### Exercise details
Your copy should contain exactly the lines from the start of the material through the line containing "2. **个性化延迟**", and no pictures.
----- Records for the exercise -----
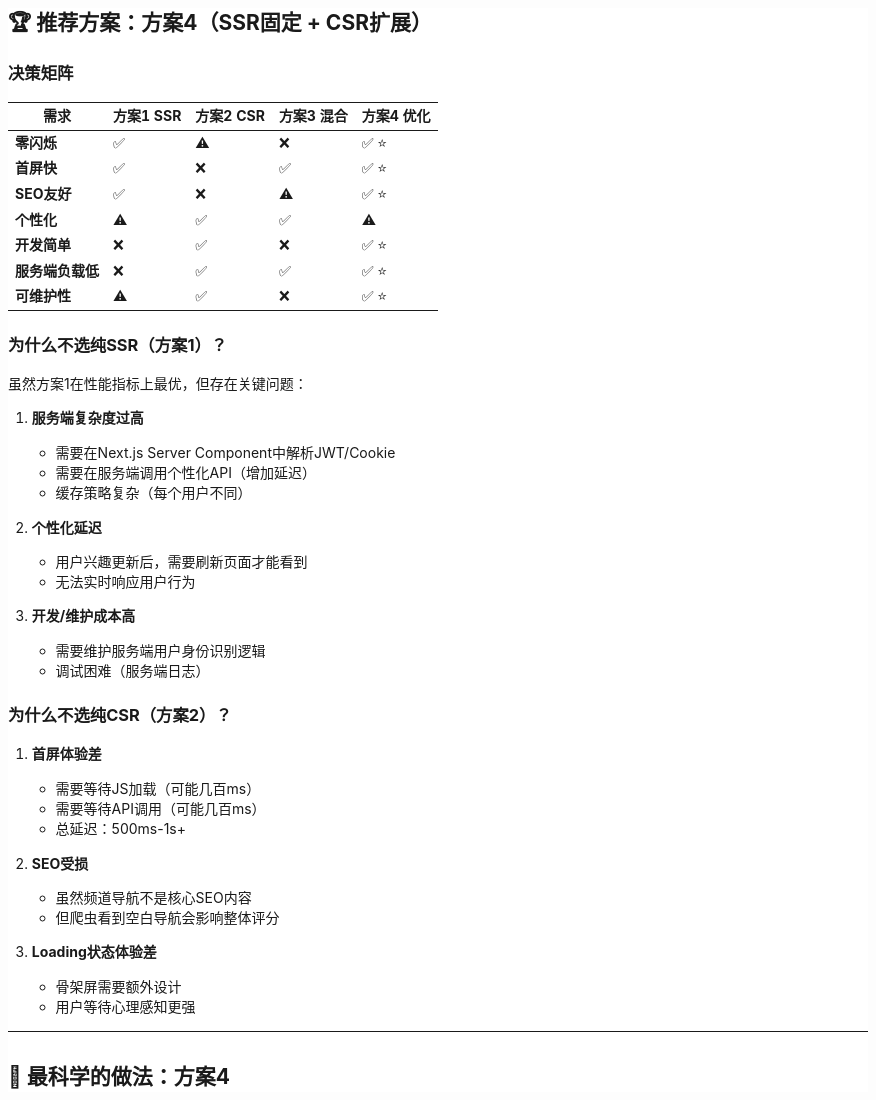 ## 🏆 推荐方案：方案4（SSR固定 + CSR扩展）

### 决策矩阵

| 需求 | 方案1 SSR | 方案2 CSR | 方案3 混合 | **方案4 优化** |
|------|----------|----------|----------|----------------|
| **零闪烁** | ✅ | ⚠️ | ❌ | ✅ ⭐ |
| **首屏快** | ✅ | ❌ | ✅ | ✅ ⭐ |
| **SEO友好** | ✅ | ❌ | ⚠️ | ✅ ⭐ |
| **个性化** | ⚠️ | ✅ | ✅ | ⚠️ |
| **开发简单** | ❌ | ✅ | ❌ | ✅ ⭐ |
| **服务端负载低** | ❌ | ✅ | ✅ | ✅ ⭐ |
| **可维护性** | ⚠️ | ✅ | ❌ | ✅ ⭐ |

### 为什么不选纯SSR（方案1）？

虽然方案1在性能指标上最优，但存在关键问题：

1. **服务端复杂度过高**
   - 需要在Next.js Server Component中解析JWT/Cookie
   - 需要在服务端调用个性化API（增加延迟）
   - 缓存策略复杂（每个用户不同）

2. **个性化延迟**
   - 用户兴趣更新后，需要刷新页面才能看到
   - 无法实时响应用户行为

3. **开发/维护成本高**
   - 需要维护服务端用户身份识别逻辑
   - 调试困难（服务端日志）

### 为什么不选纯CSR（方案2）？

1. **首屏体验差**
   - 需要等待JS加载（可能几百ms）
   - 需要等待API调用（可能几百ms）
   - 总延迟：500ms-1s+

2. **SEO受损**
   - 虽然频道导航不是核心SEO内容
   - 但爬虫看到空白导航会影响整体评分

3. **Loading状态体验差**
   - 骨架屏需要额外设计
   - 用户等待心理感知更强

---

## 🎯 最科学的做法：方案4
-----
### Task solution
 ## 🏆 推荐方案：方案4（SSR固定 + CSR扩展）

### 决策矩阵

| 需求 | 方案1 SSR | 方案2 CSR | 方案3 混合 | **方案4 优化** |
|------|----------|----------|----------|----------------|
| **零闪烁** | ✅ | ⚠️ | ❌ | ✅ ⭐ |
| **首屏快** | ✅ | ❌ | ✅ | ✅ ⭐ |
| **SEO友好** | ✅ | ❌ | ⚠️ | ✅ ⭐ |
| **个性化** | ⚠️ | ✅ | ✅ | ⚠️ |
| **开发简单** | ❌ | ✅ | ❌ | ✅ ⭐ |
| **服务端负载低** | ❌ | ✅ | ✅ | ✅ ⭐ |
| **可维护性** | ⚠️ | ✅ | ❌ | ✅ ⭐ |

### 为什么不选纯SSR（方案1）？

虽然方案1在性能指标上最优，但存在关键问题：

1. **服务端复杂度过高**
   - 需要在Next.js Server Component中解析JWT/Cookie
   - 需要在服务端调用个性化API（增加延迟）
   - 缓存策略复杂（每个用户不同）

2. **个性化延迟**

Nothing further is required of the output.